__What to produce__
Exactly the lines from the start of the data below through the line containing "Figure 2 . Precision" must be returned, and no others.

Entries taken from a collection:
%%
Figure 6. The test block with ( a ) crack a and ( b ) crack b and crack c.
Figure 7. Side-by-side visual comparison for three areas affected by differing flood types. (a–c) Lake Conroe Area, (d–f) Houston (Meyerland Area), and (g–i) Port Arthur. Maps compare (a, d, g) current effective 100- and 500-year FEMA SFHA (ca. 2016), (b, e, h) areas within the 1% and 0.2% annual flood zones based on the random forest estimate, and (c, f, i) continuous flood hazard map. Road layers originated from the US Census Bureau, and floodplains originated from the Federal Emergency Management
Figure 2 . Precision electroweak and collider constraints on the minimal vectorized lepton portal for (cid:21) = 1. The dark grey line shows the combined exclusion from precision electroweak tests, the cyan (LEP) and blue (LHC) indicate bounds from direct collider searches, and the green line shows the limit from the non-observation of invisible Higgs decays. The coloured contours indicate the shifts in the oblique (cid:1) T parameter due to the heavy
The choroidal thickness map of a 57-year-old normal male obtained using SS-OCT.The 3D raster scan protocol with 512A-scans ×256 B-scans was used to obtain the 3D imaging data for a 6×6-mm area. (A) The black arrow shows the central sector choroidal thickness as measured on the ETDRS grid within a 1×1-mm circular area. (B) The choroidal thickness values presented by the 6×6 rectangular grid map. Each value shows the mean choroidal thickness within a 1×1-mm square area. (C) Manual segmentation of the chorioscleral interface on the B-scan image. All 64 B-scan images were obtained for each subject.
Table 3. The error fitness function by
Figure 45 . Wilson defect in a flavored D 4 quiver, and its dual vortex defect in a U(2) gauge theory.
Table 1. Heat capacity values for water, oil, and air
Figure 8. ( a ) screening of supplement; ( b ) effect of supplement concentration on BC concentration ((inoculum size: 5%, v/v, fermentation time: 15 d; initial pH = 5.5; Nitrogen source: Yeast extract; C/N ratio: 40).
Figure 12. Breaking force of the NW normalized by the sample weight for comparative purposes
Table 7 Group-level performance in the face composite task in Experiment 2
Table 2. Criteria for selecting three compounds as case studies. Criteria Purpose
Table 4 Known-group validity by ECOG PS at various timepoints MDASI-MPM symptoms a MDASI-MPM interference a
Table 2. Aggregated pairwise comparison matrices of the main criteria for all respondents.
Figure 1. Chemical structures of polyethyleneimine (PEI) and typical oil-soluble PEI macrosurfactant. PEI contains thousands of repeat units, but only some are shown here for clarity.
%%
__Written answer__
Figure 6. The test block with ( a ) crack a and ( b ) crack b and crack c.
Figure 7. Side-by-side visual comparison for three areas affected by differing flood types. (a–c) Lake Conroe Area, (d–f) Houston (Meyerland Area), and (g–i) Port Arthur. Maps compare (a, d, g) current effective 100- and 500-year FEMA SFHA (ca. 2016), (b, e, h) areas within the 1% and 0.2% annual flood zones based on the random forest estimate, and (c, f, i) continuous flood hazard map. Road layers originated from the US Census Bureau, and floodplains originated from the Federal Emergency Management
Figure 2 . Precision electroweak and collider constraints on the minimal vectorized lepton portal for (cid:21) = 1. The dark grey line shows the combined exclusion from precision electroweak tests, the cyan (LEP) and blue (LHC) indicate bounds from direct collider searches, and the green line shows the limit from the non-observation of invisible Higgs decays. The coloured contours indicate the shifts in the oblique (cid:1) T parameter due to the heavy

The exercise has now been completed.